Do you have any issues with salt getting under the edging or do you periodically remove and clean it,also is it fairly rigid and difficult to slide over the edge .Thanks


----------



## YSHSfan (Jun 25, 2014)

FullThrottle said:


> Do you have any issues with salt getting under the edging or do you periodically remove and clean it,also is it fairly rigid and difficult to slide over the edge .Thanks


Tthe unit on the picture is not mine, I just borrowed the picture for reference. It belongs to drmerdp, he can answer the questions for you.


----------



## Freddy Ford (Jan 30, 2018)

FullThrottle said:


> Do you have any issues with salt getting under the edging or do you periodically remove and clean it,also is it fairly rigid and difficult to slide over the edge .Thanks


I've been using edge protectors for years on my Ariens models and never had any rust or problems at all. Mine fit tightly and have never come off during use, but you can easily pull them off if you want to periodically check underneath.


----------



## superbuick (Oct 27, 2010)

I think you're over-worrying about the salt - put some fluid film on the bucket edge before you put the edging on and then pull it off yearly when you clean and store your snowblower (and hopefully clean it all up, not just the edges!)
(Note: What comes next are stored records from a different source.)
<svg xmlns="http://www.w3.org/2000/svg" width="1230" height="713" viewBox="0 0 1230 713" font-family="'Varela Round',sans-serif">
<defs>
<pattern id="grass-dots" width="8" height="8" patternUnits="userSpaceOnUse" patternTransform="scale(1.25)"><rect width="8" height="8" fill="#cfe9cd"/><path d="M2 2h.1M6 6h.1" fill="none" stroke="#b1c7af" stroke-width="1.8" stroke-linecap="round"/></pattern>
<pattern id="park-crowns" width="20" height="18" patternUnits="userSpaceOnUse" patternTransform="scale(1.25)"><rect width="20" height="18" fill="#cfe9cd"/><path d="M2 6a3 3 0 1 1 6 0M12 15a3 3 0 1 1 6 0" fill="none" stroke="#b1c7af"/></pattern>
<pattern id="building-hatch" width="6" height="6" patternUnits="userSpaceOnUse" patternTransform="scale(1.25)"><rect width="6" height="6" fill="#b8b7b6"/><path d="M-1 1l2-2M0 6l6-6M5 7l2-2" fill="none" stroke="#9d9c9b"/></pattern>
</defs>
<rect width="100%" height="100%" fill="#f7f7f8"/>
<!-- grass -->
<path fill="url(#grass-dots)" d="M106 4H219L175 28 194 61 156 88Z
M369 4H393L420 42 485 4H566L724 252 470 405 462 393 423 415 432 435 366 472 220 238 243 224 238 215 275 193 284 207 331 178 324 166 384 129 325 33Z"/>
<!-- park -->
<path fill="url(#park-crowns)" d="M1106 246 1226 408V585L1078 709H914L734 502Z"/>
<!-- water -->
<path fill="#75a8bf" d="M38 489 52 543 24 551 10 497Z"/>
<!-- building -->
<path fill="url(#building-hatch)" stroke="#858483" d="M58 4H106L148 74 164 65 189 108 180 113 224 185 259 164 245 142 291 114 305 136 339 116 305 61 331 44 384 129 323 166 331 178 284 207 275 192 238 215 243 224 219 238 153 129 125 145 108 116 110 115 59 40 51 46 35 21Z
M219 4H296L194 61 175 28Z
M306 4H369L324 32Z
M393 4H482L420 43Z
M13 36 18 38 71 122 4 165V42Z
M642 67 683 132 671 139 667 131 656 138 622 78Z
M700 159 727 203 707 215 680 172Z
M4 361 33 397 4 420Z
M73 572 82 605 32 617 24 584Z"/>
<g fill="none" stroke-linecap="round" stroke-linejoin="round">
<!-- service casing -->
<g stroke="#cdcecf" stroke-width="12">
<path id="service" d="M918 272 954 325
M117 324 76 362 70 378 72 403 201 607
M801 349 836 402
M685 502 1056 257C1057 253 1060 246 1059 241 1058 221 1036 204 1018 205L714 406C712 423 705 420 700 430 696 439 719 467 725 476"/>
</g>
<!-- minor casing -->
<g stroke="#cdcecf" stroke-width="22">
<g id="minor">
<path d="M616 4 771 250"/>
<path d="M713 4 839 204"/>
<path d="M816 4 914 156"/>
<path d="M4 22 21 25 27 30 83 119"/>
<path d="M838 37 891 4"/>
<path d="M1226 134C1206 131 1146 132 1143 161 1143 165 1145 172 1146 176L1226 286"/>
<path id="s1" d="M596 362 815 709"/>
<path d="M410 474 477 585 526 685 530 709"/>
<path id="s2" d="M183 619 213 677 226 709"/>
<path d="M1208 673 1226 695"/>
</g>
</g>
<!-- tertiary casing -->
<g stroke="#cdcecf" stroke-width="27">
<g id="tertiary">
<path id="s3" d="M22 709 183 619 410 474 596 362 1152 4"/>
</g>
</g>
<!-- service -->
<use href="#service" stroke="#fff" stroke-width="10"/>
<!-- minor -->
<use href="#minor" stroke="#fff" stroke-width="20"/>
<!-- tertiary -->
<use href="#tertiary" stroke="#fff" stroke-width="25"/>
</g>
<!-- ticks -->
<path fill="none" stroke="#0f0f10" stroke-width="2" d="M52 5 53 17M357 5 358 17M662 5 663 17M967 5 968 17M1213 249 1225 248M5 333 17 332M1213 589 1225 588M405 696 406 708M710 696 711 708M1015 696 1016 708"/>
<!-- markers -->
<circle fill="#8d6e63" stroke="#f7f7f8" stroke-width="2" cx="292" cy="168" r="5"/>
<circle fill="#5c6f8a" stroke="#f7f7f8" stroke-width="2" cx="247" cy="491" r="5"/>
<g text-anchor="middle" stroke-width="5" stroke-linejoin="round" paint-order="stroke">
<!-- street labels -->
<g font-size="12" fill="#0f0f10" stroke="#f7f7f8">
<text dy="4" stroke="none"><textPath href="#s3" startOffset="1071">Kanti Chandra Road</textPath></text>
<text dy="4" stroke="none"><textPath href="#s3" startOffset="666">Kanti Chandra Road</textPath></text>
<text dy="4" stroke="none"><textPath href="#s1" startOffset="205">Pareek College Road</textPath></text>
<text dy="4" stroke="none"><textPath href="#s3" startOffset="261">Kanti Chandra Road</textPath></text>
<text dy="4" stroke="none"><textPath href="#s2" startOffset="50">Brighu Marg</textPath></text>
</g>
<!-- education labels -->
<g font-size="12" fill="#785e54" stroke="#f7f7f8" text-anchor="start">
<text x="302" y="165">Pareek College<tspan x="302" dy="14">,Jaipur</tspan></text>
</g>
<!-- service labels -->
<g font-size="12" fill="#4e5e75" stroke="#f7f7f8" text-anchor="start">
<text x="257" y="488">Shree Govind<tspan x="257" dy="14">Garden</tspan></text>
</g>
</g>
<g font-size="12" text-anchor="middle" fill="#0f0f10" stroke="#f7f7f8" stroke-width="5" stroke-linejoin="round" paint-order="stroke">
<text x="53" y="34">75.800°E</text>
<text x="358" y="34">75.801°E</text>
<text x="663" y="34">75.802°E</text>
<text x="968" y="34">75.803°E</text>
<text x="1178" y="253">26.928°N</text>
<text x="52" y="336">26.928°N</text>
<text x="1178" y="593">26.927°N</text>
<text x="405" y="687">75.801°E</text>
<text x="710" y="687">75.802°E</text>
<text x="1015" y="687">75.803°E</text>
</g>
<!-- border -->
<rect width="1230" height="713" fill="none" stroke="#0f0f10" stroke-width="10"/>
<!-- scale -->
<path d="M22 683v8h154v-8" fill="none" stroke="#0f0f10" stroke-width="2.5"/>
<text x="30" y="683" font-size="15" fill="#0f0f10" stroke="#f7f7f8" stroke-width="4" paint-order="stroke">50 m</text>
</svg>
It is fairly rigid - but heating it up with a heat gun - and using the fluid film - helps it slide on without too much trouble. When it cools down, it stays put nicely on the bucket edges.

I've done it now on all the blowers I own - even the single stage, and I wish I had done it years ago.


----------



## drmerdp (Feb 9, 2014)

This is what I use on my Honda. Gets the job done. It’s been on for 2 years, I pulled them off to clean underneath, and there was nothing to clean. Wiped down with a damp rag and reinstalled.


----------



## KJINTF (Dec 31, 2017)

Quick question 

I use my HSS928AATD to cut nice edges in the side of the driveway after plowing - the clean cut comes from the edge that you folks are adding the edging material to 
Does the edging material affect the ability to cut a clean edge in the plow berm?


----------



## drmerdp (Feb 9, 2014)

KJINTF said:


> Quick question
> 
> I use my HSS928AATD to cut nice edges in the side of the driveway after plowing - the clean cut comes from the edge that you folks are adding the edging material to
> Does the edging material affect the ability to cut a clean edge in the plow berm?


A blunt edge will drag more then a knifed edge. I’m sure it has an effect, but I it’s negligible.


----------



## Arcticnorth (Nov 27, 2020)

An old thread, but thanks for the idea! 
I found this type of guard on ebay, and will mount it on my new Honda while it still is in pristine shape.


----------